This a repository for data from the manuscript "Improved prediction of site-specific evolutionary rates from structure by averaging across homologs"
The repo contains:
- The python script to calculate site-rates from ddG values, and an example command line
- Example command line for calculating ddG values from a protein structure
- Data from the manuscript
TMS calculations requires the script calc_rates.py, which calls RateCalculator/RateCalculator.py
scripts/calc_rates.py --ranks ranks_xtal/1pga.txt --fasta fasta/1pga.fasta --score_style Rosetta
--ranks
specifies the ddG values in a list with the format
pos | amino acid type | ddG relative | wt amino acid yes no?
1 A -4.033 0
1 D 0.2 1
1 E -4.502 0
. . .
--fasta
specifies a path to a fasta file for the sequence (the script will use this and not the seqeuence in the rank file)
--score_style
specfies the type of data that is provided. 'Rosetta' is ddGs predicted by Rosetta (or other software) while 'Experimental' is experimental data.
if other sofware and energy functions are used for ddG calculations are used, the slope parameter (R*T factor in the Boltzmann equation) may need to be adjusted.
A version of this program that takes a energy offset parameter, used for RosettaEvolve, is found in the repo for RosettaEvolve.
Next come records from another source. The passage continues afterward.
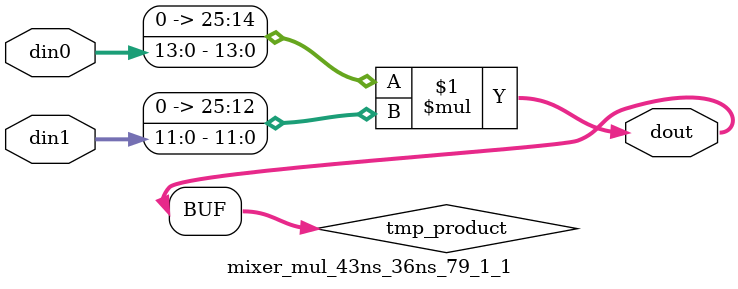
<source format=v>

`timescale 1 ns / 1 ps

 module mixer_mul_43ns_36ns_79_1_1(din0, din1, dout);
parameter ID = 1;
parameter NUM_STAGE = 0;
parameter din0_WIDTH = 14;
parameter din1_WIDTH = 12;
parameter dout_WIDTH = 26;

input [din0_WIDTH - 1 : 0] din0; 
input [din1_WIDTH - 1 : 0] din1; 
output [dout_WIDTH - 1 : 0] dout;

wire signed [dout_WIDTH - 1 : 0] tmp_product;
























assign tmp_product = $signed({1'b0, din0}) * $signed({1'b0, din1});











assign dout = tmp_product;





















endmodule

</source>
In this study we used a version of the Rosetta ddG prediction protocol to calculate the effect of mutations on the stability of proteins. The method is accessible through Rosetta Scripts as part of RosettaEvolve. More documentation on RosettaEvolve is found in the article Atomistic simulation of protein evolution reveals sequence covariation and time-dependent fluctuations of site-specific substitution rates and the corresponding repo. An example command line is provided below for calculation of rank files used in this study is shown below, with the input files found in the repo.
rosetta_scripts.default.linuxgccrelease -s $pdb -parser:protocol protocols/measure_ranks.xml @flags
Evolutionary trajectories were simulated using RosettaEvolve, which is distributed as part of the Rosetta macromolecular modeling package. Instructions on how to run RosettaEvolve can be found at the repo for the RosettaEvolve manuscript describing the method Atomistic simulation of protein evolution reveals sequence covariation and time-dependent fluctuations of site-specific substitution rates.